Miles, Membership Rewards and the IRS: What’s In Your Tax Bill?
By Robert McGarvey
Probably you thought – as I did – that the 2002 ruling by the IRS that it couldn’t figure the value of airline miles and therefore it wouldn’t tax them settled matters with a clear principle: Miles do not incur tax consequences.
My certainty vanished as I read the fine print associated with a 20,000 Membership Rewards points offer from American Express. Deep in the document I read this: “The receipt of Membership Rewards® points through this offer may be considered taxable income to you and may be reported to the IRS on Form 1099. You are responsible for any federal or state taxes resulting from this offer.”
Now do we have your attention? It certainly got mine
I started by reading exactly what the IRS ruled: “Consistent with prior practice, the IRS will not assert that any taxpayer has understated his federal tax liability by reason of the receipt or personal use of frequent flyer miles or other in-kind promotional benefits attributable to the taxpayer’s business or official travel.”
There’s a twist in that statement: “attributable to the taxpayer’s business or official travel.” Are miles earned in personal travel taxable?

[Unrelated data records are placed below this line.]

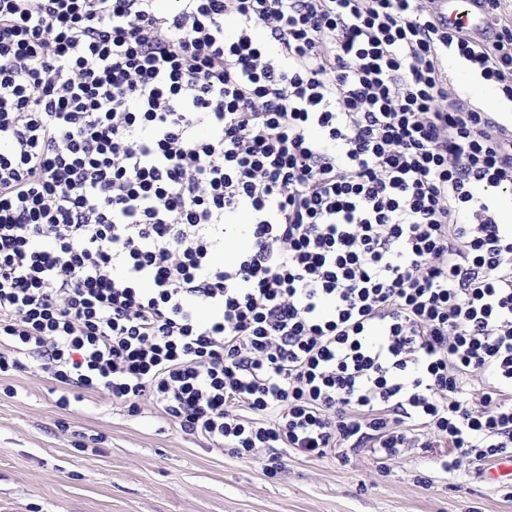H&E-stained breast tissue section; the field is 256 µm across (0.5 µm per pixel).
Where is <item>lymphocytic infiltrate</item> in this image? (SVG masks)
Listing matches in <instances>:
<instances>
[{
	"mask_svg": "<svg viewBox=\"0 0 512 512\" xmlns=\"http://www.w3.org/2000/svg\"><path fill=\"white\" fill-rule=\"evenodd\" d=\"M433 2L0 0V374L270 475L512 459V131L448 89L455 55L512 102V27ZM439 14L448 28L459 27L467 32L479 30L489 25L484 0H438Z\"/></svg>",
	"mask_w": 512,
	"mask_h": 512,
	"instance_id": "f902f5d3",
	"label": "lymphocytic infiltrate"
}]
</instances>
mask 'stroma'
<instances>
[{"mask_svg": "<svg viewBox=\"0 0 512 512\" xmlns=\"http://www.w3.org/2000/svg\"><path fill=\"white\" fill-rule=\"evenodd\" d=\"M39 361L0 375V512H512V478L445 473L415 448L379 465L369 449L260 462L185 436L142 401L104 392L57 403Z\"/></svg>", "mask_w": 512, "mask_h": 512, "instance_id": "obj_1", "label": "stroma"}]
</instances>
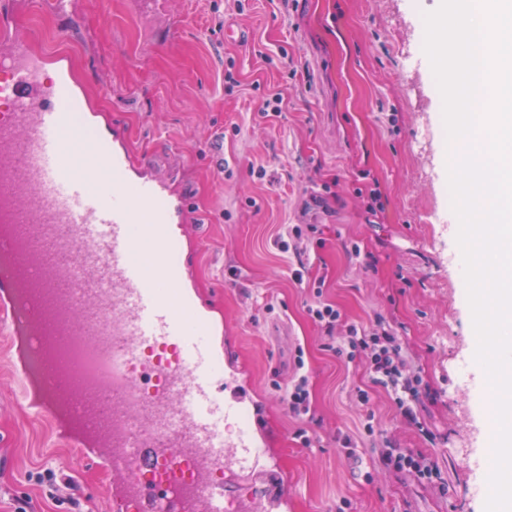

Presently they aren’t. In most cases. That’s because, to quote a CPA firm: “The IRS has stated that they will not tax miles that are earned through travel with an airline or by using a credit or debit card because those miles are deemed nontaxable rebates.” That’s as true for personal travel as business travel.
But there’s another twist: “This relief does not apply to travel or other promotional benefits that are converted to cash, to compensation that is paid in the form of travel or other promotional benefits….”
Another CPA firm notes this: “When you receive an offer that promises to give you 30,000 miles for opening a new checking account, pause. Realize that this may cost you tax before you jump at this tempting offer.
“Since you don’t have to spend any of your own money to earn the frequent flyer miles, they are considered a gift, not a reward.”
A third CPA firm elaborates: “in Shankar v. Commissioner, the U.S. Tax Court sided with the IRS, finding that airline miles awarded in conjunction with opening a bank account were indeed taxable. Part of the evidence of taxability was the fact that the bank had issued Forms 1099 MISC to customers who’d redeemed the rewards points to purchase airline tickets.”
Which means that, yes, potentially the Amex 20,000 point bounty could be taxed. It seems clearly to be a gift for signing up for pay over time.
But why is Amex issuing a 1099 – which is required when amounts are $600 and more.
20,000 Amex miles is a sizable clump – that’s why I was eyeing this pay over time offer even though I have no intention of actually paying over time. I just wanted the miles – so, yes, I value Amex miles. But, personally, I see no way that haul can be valued at $600. My calculation is $200. Even using The Points Guy’s generous calculations, it’d only be worth $400.
NerdWallet adds that if Amex miles are used to shop at Amazon the value dips to 0.7 cents which amounts to $140 for 20,000 miles.
There is no way to put a $600 value on 20,000 membership rewards points.
But the IRS does not prohibit issuing 1099s for amounts below $600. So Amex is well within its rights to issue a 1099. But why?
The value of the Amex points is uncertain and, besides, by some estimates, 90% of airline miles are never used. Other estimates say 40% of miles aren’t used. Either way, lots of miles and points never get put to use and their value has to be put at zero.
My calculation is that – valued at $200 – my federal and state tax consequences of a 20,000 mile gift for signing up would amount to maybe $100. Of course that is no big deal.
It is however opening a Pandora’s box. What else might be taxed?
So, for now, it has halted my signing up for pay over time. At least I won’t miss having that option.
But one thing is certain: I will always read the fine print with points and rewards offers.
Excellent analysis and commentary; agree one should always read the small print.
The main issue is one never knows what Ruling the IRS will issue about taxability.
This has been an issue they have been struggling with for years.